最近，可以同时测量数千个基因表达水平的微阵列已经成为分类肿瘤的一个有价值的工具。对于此类分类，样本量通常远小于基因数量，因此必须构建适当的稀疏模型来准确预测肿瘤类型，以避免过拟合。贝叶斯收缩估计被认为是提供这种稀疏模型的合适方法，它有效地将许多不相关基因的影响估计缩小到零，同时将少数相关基因的影响估计保持在显著的幅度上。然而，贝叶斯分析通常需要耗时的计算技术，例如计算密集的MCMC迭代。本文描述了一种计算有效的贝叶斯收缩回归(BSR)方法，该方法结合了多个层次结构，用于利用微阵列基因表达数据构建肿瘤类型分类模型。在贝叶斯估计中，我们使用了一种变分近似方法，该方法提供了参数后验分布的简单近似，以减少计算量。这种计算效率高的BSR程序产生了一个适当的稀疏模型，用于准确和快速地分类肿瘤样本。使用模拟和实际的基因表达数据集，肿瘤分类的准确性至少相当于其他方法，如支持向量机和偏最小二乘。
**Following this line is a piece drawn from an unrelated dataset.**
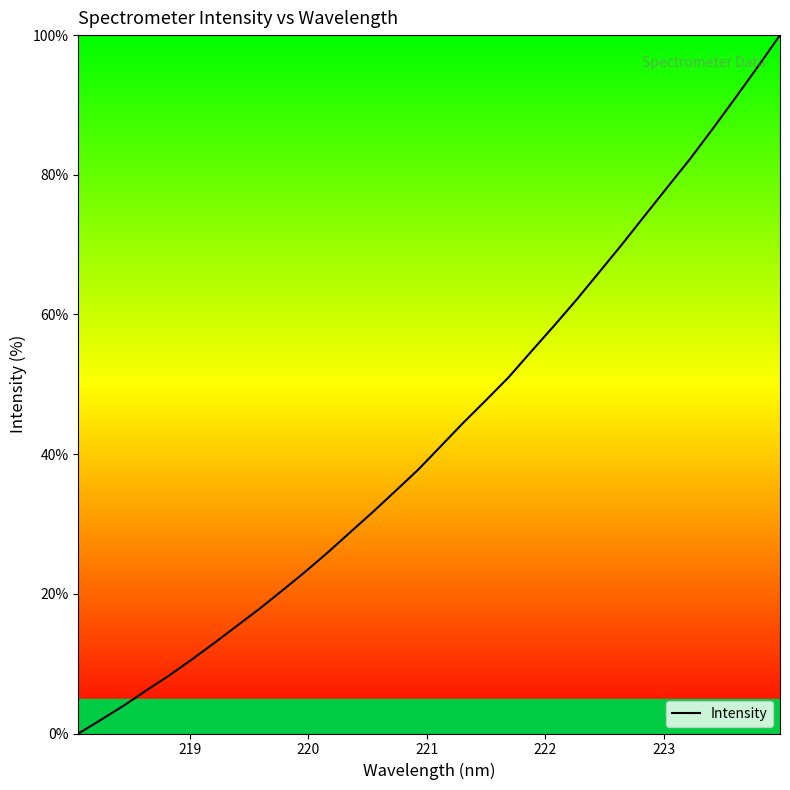

How many values are below 41?

16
本文章由计算机程序翻译，如有差异，请以英文原文为准。

求助全文

约1分钟内获得全文求助全文

来源期刊

Statistical Applications in Genetics and Molecular Biology BIOCHEMISTRY & MOLECULAR BIOLOGY-MATHEMATICAL & COMPUTATIONAL BIOLOGY

自引率

11.10%

发文量

期刊介绍： Statistical Applications in Genetics and Molecular Biology seeks to publish significant research on the application of statistical ideas to problems arising from computational biology. The focus of the papers should be on the relevant statistical issues but should contain a succinct description of the relevant biological problem being considered. The range of topics is wide and will include topics such as linkage mapping, association studies, gene finding and sequence alignment, protein structure prediction, design and analysis of microarray data, molecular evolution and phylogenetic trees, DNA topology, and data base search strategies. Both original research and review articles will be warmly received.